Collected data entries
---*---
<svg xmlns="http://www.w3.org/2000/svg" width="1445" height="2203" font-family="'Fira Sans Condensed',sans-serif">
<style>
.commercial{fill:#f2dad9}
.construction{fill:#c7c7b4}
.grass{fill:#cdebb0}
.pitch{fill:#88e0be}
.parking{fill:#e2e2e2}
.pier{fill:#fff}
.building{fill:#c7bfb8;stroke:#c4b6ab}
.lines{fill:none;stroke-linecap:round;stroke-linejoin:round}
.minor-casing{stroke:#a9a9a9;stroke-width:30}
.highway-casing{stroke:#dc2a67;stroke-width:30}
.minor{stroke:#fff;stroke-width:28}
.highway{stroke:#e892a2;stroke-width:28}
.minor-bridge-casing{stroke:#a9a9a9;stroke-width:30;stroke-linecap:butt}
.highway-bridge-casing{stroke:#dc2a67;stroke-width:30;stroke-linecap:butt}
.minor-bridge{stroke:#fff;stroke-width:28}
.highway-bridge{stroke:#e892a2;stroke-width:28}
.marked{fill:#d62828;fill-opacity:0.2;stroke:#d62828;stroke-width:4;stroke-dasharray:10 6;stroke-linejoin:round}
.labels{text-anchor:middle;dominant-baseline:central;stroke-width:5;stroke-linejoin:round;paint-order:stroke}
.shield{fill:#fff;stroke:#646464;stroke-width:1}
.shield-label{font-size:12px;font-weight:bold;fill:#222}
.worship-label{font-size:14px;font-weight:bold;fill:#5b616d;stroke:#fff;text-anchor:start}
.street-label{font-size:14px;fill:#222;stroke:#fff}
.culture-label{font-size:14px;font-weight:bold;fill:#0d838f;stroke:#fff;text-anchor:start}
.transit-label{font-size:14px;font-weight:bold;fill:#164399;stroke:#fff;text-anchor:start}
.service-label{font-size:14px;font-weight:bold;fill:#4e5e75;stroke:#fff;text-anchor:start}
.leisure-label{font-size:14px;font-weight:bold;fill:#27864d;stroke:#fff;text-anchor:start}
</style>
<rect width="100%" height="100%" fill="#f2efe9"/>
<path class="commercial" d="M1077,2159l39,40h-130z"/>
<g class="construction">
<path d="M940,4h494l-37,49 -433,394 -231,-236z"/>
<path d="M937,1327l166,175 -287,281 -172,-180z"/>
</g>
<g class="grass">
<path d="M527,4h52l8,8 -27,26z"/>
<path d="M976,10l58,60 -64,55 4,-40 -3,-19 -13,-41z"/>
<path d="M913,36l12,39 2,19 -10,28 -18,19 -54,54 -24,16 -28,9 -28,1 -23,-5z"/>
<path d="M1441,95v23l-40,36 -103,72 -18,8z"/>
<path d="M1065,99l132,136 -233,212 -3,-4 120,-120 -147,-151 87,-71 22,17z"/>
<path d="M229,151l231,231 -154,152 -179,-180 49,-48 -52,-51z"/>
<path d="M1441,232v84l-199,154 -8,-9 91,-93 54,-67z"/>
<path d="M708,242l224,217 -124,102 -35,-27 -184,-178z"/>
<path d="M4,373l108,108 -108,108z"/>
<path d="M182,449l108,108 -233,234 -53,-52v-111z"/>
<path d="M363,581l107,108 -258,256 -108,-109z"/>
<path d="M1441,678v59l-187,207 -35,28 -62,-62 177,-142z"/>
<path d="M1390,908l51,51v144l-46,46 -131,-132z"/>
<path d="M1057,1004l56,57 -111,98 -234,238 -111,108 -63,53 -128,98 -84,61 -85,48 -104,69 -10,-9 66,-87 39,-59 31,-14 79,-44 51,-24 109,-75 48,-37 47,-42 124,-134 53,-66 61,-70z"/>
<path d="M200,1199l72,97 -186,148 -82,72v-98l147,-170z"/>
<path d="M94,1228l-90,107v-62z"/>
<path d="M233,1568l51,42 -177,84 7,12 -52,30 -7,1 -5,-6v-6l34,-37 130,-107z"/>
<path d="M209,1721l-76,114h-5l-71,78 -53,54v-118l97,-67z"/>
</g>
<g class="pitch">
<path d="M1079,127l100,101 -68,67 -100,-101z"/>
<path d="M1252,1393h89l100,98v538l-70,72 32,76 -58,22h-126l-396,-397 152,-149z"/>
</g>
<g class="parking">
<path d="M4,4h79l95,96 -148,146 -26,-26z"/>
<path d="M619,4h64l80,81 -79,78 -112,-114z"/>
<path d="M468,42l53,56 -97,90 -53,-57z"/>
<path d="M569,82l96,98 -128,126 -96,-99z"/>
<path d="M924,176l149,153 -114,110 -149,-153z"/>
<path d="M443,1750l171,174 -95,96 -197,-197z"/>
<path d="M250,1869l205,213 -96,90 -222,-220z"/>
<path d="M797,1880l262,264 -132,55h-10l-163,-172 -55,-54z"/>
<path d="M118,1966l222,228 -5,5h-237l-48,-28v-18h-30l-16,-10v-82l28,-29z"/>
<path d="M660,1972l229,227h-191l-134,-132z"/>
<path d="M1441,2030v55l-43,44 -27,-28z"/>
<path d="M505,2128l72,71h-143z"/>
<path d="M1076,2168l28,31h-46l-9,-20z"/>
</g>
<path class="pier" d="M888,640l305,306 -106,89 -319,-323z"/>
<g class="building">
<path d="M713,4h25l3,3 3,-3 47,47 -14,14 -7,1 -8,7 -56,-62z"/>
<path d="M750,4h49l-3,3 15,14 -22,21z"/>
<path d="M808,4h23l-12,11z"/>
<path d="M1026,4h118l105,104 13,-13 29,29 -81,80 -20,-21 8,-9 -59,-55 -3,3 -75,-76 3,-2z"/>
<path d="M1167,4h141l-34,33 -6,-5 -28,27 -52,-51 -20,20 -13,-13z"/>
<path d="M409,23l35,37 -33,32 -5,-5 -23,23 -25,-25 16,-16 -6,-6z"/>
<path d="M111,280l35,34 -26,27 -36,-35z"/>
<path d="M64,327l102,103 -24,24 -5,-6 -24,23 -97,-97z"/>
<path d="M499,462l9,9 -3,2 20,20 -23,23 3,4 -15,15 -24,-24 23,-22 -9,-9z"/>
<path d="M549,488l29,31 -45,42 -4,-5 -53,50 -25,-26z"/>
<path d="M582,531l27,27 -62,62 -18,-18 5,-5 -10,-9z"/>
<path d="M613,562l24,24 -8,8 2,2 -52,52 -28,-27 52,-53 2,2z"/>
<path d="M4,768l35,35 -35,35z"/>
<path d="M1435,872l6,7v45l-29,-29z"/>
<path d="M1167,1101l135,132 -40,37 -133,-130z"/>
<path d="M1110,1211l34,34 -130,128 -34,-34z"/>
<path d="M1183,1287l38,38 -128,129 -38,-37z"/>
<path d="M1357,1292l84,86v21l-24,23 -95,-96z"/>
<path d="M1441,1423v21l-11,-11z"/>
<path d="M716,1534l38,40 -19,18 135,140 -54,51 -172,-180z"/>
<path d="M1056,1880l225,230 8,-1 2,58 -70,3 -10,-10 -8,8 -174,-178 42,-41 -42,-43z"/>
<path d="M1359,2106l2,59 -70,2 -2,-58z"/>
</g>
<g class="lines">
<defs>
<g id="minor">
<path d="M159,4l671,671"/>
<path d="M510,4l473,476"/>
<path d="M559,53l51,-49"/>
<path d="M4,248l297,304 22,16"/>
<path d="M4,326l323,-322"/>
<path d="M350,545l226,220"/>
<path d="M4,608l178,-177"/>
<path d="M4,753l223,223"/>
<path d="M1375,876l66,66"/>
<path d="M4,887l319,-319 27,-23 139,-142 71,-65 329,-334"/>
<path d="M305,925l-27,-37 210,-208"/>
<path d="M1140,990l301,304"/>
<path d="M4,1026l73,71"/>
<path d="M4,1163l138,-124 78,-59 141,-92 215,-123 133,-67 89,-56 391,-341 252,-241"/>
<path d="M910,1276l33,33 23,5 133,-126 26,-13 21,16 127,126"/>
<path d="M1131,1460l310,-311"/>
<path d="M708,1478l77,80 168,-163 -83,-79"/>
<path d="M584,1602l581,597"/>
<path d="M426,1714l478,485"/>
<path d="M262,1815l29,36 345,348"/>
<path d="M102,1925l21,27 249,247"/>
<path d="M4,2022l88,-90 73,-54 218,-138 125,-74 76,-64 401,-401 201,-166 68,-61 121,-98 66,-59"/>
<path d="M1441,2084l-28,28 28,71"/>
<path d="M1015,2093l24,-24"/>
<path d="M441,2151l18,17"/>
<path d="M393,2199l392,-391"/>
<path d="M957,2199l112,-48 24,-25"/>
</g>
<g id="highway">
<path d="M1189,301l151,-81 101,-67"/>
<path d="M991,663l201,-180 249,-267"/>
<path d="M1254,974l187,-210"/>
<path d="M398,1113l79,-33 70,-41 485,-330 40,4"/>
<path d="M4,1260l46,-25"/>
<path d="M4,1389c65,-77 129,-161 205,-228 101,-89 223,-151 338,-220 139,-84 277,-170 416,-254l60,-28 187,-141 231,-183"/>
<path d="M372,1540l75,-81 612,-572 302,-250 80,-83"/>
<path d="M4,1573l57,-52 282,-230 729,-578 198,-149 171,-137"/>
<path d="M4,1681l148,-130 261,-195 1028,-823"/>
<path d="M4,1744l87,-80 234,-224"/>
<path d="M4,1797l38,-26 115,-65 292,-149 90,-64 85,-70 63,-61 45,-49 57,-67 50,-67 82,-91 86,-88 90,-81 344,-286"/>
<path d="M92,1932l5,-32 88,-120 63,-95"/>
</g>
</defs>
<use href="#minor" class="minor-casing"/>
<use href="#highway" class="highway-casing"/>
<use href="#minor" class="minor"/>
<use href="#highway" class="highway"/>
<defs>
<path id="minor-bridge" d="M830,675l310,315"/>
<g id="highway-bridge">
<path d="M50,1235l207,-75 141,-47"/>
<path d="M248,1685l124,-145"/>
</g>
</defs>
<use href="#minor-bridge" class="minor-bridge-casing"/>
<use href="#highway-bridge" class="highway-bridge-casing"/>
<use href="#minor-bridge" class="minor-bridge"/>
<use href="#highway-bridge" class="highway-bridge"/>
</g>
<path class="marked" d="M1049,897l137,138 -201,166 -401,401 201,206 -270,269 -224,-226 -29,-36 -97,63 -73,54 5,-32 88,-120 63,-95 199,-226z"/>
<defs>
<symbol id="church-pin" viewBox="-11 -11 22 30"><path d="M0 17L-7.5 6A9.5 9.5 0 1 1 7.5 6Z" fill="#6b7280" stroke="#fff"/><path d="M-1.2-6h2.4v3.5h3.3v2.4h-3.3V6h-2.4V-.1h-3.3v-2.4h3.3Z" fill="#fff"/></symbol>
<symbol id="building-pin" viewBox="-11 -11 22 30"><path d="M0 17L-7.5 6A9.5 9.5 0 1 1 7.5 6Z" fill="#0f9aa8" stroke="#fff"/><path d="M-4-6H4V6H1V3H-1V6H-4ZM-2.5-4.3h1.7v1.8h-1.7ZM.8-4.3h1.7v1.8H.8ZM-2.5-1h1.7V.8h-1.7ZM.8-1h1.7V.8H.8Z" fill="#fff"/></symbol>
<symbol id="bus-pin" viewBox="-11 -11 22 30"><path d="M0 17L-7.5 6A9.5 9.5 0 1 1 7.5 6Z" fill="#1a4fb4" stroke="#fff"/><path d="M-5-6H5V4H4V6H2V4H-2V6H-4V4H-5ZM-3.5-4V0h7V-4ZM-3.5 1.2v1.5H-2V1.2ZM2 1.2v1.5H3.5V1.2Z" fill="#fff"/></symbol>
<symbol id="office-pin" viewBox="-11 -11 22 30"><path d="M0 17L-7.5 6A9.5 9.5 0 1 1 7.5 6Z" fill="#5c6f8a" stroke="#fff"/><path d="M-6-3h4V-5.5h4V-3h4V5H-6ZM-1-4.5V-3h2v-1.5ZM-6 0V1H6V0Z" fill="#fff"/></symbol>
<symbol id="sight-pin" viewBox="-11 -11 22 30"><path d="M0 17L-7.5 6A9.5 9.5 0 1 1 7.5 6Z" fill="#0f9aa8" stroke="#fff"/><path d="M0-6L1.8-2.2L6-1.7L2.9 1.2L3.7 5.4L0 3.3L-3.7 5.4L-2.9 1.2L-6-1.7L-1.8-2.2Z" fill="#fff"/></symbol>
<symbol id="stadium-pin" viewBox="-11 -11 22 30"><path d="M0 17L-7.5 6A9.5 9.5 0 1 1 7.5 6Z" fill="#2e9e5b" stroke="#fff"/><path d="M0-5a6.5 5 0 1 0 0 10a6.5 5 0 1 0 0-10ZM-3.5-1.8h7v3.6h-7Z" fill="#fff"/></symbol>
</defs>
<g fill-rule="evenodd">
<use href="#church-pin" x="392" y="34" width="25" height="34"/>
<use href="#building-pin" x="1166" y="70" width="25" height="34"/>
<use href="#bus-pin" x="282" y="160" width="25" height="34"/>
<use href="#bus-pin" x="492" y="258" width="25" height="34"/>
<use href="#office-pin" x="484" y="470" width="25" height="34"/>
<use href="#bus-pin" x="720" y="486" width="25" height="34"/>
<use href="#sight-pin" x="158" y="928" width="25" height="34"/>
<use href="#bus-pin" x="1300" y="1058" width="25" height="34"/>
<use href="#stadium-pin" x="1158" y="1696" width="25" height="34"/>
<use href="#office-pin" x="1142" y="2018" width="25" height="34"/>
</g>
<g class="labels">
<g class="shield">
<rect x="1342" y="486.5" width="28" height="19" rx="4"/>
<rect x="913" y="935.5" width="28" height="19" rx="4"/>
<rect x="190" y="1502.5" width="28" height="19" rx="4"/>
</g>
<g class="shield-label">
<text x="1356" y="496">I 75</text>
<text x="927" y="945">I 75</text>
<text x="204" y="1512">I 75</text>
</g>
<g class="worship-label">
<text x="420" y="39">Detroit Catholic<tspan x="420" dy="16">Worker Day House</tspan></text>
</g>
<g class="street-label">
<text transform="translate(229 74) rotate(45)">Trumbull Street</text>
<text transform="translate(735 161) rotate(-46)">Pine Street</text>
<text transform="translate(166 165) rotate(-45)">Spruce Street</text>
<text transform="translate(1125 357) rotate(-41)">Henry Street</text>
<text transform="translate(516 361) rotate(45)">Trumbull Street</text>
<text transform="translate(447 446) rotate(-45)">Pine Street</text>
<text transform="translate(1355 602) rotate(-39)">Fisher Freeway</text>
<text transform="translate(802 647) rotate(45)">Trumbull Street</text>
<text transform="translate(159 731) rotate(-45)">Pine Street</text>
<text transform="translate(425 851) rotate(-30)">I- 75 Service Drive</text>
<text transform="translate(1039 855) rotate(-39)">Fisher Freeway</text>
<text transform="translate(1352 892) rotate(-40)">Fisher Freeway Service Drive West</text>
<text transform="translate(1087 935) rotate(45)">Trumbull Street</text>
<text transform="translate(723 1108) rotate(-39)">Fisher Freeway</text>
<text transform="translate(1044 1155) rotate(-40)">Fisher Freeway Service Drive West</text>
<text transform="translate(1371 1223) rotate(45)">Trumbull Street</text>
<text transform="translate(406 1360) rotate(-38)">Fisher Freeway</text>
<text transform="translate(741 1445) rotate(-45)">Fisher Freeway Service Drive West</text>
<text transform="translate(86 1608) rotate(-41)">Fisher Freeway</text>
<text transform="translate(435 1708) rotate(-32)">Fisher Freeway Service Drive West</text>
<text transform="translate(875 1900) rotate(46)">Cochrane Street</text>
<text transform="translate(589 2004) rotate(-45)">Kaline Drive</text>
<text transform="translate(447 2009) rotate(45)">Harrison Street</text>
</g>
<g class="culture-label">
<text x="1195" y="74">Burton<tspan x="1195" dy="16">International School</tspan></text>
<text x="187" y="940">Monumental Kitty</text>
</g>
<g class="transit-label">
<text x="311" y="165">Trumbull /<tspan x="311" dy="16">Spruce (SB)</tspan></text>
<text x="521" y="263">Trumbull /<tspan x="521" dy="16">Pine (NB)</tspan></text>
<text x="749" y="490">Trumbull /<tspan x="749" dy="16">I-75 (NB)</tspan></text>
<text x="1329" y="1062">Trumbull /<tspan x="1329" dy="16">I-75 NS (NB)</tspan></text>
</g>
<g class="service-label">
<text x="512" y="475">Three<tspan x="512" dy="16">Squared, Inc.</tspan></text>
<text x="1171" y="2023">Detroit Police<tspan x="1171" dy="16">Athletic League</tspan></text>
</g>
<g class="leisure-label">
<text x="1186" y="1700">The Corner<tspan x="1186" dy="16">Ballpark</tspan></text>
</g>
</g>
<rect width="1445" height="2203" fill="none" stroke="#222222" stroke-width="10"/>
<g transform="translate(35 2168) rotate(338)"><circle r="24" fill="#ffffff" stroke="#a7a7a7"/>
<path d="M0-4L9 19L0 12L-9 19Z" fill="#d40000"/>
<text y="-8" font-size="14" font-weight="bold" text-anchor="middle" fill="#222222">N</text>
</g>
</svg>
---*---
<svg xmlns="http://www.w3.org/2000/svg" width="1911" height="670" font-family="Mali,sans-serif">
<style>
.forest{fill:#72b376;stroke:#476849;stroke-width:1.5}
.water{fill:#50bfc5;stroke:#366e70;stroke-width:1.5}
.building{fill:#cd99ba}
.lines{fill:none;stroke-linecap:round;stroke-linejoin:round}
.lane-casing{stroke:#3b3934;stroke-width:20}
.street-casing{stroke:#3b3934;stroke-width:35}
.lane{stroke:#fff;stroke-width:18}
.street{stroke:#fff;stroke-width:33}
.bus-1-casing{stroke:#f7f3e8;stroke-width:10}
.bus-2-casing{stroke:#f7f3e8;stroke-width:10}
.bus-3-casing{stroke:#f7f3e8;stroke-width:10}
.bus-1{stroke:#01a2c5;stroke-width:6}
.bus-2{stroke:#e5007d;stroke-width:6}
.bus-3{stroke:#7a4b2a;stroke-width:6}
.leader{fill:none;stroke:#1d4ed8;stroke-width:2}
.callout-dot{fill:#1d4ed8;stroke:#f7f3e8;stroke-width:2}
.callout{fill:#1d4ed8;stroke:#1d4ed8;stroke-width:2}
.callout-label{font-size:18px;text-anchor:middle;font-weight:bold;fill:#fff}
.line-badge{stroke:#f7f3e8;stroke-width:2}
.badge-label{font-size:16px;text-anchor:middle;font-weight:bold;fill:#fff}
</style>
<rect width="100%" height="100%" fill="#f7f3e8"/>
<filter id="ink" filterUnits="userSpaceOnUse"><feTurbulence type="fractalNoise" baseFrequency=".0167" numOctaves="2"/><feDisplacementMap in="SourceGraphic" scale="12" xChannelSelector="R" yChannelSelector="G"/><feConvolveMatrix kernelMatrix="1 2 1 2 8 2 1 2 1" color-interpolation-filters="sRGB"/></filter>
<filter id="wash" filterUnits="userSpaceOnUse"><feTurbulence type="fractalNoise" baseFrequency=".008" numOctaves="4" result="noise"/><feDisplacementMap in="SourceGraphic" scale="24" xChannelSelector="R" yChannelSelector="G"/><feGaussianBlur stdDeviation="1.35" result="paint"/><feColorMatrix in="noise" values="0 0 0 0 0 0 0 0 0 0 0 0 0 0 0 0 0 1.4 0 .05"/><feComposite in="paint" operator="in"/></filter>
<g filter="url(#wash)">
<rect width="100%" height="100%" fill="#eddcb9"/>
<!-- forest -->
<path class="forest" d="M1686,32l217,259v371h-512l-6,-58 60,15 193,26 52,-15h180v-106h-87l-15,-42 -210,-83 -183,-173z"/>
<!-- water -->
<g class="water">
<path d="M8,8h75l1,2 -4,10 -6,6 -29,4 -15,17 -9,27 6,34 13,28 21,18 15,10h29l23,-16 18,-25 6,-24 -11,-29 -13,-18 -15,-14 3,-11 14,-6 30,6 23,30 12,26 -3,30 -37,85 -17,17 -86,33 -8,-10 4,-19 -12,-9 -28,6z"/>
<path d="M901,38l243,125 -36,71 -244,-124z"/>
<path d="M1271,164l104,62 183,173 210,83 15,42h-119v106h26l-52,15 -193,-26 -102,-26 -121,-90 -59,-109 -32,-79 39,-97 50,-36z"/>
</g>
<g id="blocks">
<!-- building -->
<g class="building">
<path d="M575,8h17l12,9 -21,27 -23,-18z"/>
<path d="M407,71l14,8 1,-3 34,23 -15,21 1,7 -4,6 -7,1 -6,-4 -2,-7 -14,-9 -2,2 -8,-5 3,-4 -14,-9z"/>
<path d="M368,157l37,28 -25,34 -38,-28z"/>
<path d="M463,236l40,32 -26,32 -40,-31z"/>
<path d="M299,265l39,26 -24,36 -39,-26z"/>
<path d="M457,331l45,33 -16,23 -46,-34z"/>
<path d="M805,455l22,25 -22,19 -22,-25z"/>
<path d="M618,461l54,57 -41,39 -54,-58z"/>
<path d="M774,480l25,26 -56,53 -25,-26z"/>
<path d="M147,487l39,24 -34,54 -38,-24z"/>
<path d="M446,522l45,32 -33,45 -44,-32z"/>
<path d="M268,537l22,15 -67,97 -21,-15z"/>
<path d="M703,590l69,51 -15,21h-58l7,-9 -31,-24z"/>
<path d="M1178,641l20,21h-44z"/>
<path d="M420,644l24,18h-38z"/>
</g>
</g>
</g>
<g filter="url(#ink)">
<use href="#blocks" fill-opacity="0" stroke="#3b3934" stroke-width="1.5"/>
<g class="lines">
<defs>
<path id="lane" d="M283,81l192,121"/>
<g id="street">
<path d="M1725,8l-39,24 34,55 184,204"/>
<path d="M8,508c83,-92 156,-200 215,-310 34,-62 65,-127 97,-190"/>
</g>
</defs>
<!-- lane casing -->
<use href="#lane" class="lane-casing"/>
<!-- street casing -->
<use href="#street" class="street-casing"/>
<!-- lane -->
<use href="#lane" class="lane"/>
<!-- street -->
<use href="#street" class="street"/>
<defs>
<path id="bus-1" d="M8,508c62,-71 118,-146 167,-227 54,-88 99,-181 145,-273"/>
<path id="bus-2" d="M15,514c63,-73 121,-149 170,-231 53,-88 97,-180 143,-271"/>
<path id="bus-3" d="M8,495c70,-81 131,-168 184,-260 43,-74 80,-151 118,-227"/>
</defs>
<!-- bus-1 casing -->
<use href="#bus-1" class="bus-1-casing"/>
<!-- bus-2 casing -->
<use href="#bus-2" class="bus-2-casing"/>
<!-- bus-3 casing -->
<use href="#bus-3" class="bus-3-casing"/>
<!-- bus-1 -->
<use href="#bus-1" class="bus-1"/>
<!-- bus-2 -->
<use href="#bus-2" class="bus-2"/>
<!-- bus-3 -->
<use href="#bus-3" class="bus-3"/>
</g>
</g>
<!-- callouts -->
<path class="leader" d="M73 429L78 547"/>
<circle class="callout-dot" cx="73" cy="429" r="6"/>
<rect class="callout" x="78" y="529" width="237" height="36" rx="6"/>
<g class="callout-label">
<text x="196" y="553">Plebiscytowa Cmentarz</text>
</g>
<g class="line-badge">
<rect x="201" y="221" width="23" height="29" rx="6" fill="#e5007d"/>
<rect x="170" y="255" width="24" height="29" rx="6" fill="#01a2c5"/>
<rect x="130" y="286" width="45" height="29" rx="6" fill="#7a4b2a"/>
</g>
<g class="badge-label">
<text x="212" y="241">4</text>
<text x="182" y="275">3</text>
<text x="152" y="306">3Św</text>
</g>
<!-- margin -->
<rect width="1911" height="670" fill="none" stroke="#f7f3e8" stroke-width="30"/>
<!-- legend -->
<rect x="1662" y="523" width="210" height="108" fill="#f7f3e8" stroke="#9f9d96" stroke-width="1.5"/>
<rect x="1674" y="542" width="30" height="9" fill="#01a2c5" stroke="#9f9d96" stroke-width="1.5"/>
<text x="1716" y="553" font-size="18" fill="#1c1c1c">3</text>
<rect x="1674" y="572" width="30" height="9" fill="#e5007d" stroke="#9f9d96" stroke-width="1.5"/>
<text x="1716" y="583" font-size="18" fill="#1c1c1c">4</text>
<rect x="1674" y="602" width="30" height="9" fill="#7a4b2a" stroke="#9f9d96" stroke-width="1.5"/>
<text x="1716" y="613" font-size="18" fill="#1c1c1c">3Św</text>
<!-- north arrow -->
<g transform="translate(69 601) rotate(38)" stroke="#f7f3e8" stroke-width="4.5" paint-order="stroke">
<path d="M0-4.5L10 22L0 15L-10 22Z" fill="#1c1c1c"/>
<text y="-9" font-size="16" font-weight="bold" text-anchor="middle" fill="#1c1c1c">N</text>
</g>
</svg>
---*---
ACTIVITY:
Match on "scale": copy every line in the records that has it.

RESPONSE:
<filter id="ink" filterUnits="userSpaceOnUse"><feTurbulence type="fractalNoise" baseFrequency=".0167" numOctaves="2"/><feDisplacementMap in="SourceGraphic" scale="12" xChannelSelector="R" yChannelSelector="G"/><feConvolveMatrix kernelMatrix="1 2 1 2 8 2 1 2 1" color-interpolation-filters="sRGB"/></filter>
<filter id="wash" filterUnits="userSpaceOnUse"><feTurbulence type="fractalNoise" baseFrequency=".008" numOctaves="4" result="noise"/><feDisplacementMap in="SourceGraphic" scale="24" xChannelSelector="R" yChannelSelector="G"/><feGaussianBlur stdDeviation="1.35" result="paint"/><feColorMatrix in="noise" values="0 0 0 0 0 0 0 0 0 0 0 0 0 0 0 0 0 1.4 0 .05"/><feComposite in="paint" operator="in"/></filter>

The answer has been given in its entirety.